Sabemos, por sus discípulos, que Rembrandt el maestro también fue implacable. Cada uno de ellos pagaba hasta 100 florines al año por recibir instrucción en du estudio, y él sólo les prestaba atención directa o indirecta a partir del segundo año, como pronto. Llegó a tener más de 50 pupilos, y pese al volumen de ingresos, siempre tuvo apuros financieros. “Gastaba dinero como agua. No lo derrochaba en vicios. No iba a los cafés o a las tabernas como sus colegas y amigos. No hizo nada no relacionado con el arte. Pintaba, enseñaba y compraba. Era un marchante. Pensaba, respiraba y comía arte”, aclara Leonore van Sloten, responsable de la colección de la Casa Museo del pintor en el centro de Ámsterdam.

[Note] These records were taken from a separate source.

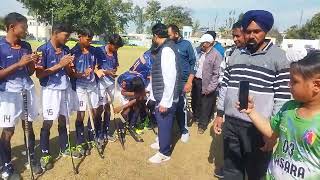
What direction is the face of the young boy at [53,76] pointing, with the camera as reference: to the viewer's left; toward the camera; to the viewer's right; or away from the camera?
to the viewer's right

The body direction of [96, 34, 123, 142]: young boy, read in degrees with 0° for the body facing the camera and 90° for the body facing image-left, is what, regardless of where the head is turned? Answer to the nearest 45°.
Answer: approximately 315°

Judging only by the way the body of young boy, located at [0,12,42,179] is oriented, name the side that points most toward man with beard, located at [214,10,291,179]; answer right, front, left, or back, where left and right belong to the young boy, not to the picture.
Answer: front

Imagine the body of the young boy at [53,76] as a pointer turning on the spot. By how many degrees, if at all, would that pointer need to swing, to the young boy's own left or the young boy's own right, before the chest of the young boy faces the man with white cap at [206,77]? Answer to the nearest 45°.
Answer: approximately 90° to the young boy's own left

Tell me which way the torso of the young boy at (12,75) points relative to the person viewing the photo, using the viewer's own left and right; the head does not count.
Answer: facing the viewer and to the right of the viewer

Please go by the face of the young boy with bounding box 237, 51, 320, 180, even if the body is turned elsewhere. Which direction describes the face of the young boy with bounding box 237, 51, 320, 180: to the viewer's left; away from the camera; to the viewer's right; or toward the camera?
to the viewer's left

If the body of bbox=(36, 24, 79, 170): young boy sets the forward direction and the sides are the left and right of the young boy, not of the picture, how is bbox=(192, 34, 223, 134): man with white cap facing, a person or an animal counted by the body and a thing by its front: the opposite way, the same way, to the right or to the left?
to the right

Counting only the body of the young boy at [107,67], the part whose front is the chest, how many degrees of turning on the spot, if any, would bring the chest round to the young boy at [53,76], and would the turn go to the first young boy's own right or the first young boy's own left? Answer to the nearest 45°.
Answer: approximately 90° to the first young boy's own right

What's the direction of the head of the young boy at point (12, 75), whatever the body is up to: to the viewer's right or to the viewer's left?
to the viewer's right

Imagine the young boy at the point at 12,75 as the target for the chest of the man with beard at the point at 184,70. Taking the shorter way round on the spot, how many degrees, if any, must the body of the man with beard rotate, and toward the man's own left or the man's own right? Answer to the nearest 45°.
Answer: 0° — they already face them

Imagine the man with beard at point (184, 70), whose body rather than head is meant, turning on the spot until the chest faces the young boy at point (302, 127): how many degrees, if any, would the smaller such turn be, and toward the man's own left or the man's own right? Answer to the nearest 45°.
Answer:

“Era un perfeccionista, un maestro muy severo que estaba convencido de que igual que un niño aprende a andar practicando, un artista domina la técnica trabajando, por eso pintaba sin descanso. Nunca salió de Holanda, pero tenía 800 páginas de grabados de todo el mundo. Pagó una fortuna por ello. Rembrandt, como Bacon, continuamente estudió, sin descanso, para ir siempre un poco más allá”, prosigue la responsable.

En sus cuadros finales, reunidos por primera y quizás última vez, el holandés reduce al mínimo las expresiones faciales, los movimientos, la cantidad de figuras. No le interesa la lucha exterior, sino la interior. “En la exposición se ve cómo él hace una sugerencia y el espectador la completa. Es cuando haces una película. Puedes grabar la realidad, a una persona andando por una habitación. Sin más. Y sin embargo, algo tan normal puede parecer poco real. Y con un montaje, cambiando planos, haciendo que el plano sea más corto, logras que parezca mucho más vivo. Eso es entender al que mira. Y es lo que hace de Rembrandt el más grande de la historia junto a Velazquez”, concluye el responsable de Exposiciones del Rijksmuseum.
Para Rembrandt, al igual que para Shakespeare, el mundo entero era un escenario. “Ningún pintor observó nunca con una inteligencia tan pródiga ni una compasión tan inagotable los estímulos previos a una situación, las reacciones posteriores y el desordenado espectáculo que se ofrece entre ambos”, escribió Schama hace casi 40 años.
En las obras expuestas en Ámsterdam se nota la transición desde el detalle al conjunto. Hay una eficiencia increíble en su trabajo final. Para mostrar un pliegue necesita sólo un gesto, un golpe de pincel. Comprende que sólo necesita unas pocas palabras, unos trazos. Entiende en la espectacular Simeón y el niño Jesús que apenas unas figuras oscurecidas, esbozadas, bastan. Entiende, con Chesterton, que el arte, como la moral, consiste en saber dónde trazar las líneas. Y que bien hecho, permiten no sólo ver, sino sentir, oler y casi tocar.
Permiten, nos permiten, oír a Simeón, con los ojos cerrados y bendecido con el don de sostener al redentor entre sus brazos, susurrar “ahora, Señor, puedes dejar que tu siervo se vaya en paz” (Lucas 2:29). Permiten encontrar algo recto en el fuste torcido de la humanidad. Rembrandt, el tardío, permite disfrutar de la fuerza de la libertad en la poética de la imperfección.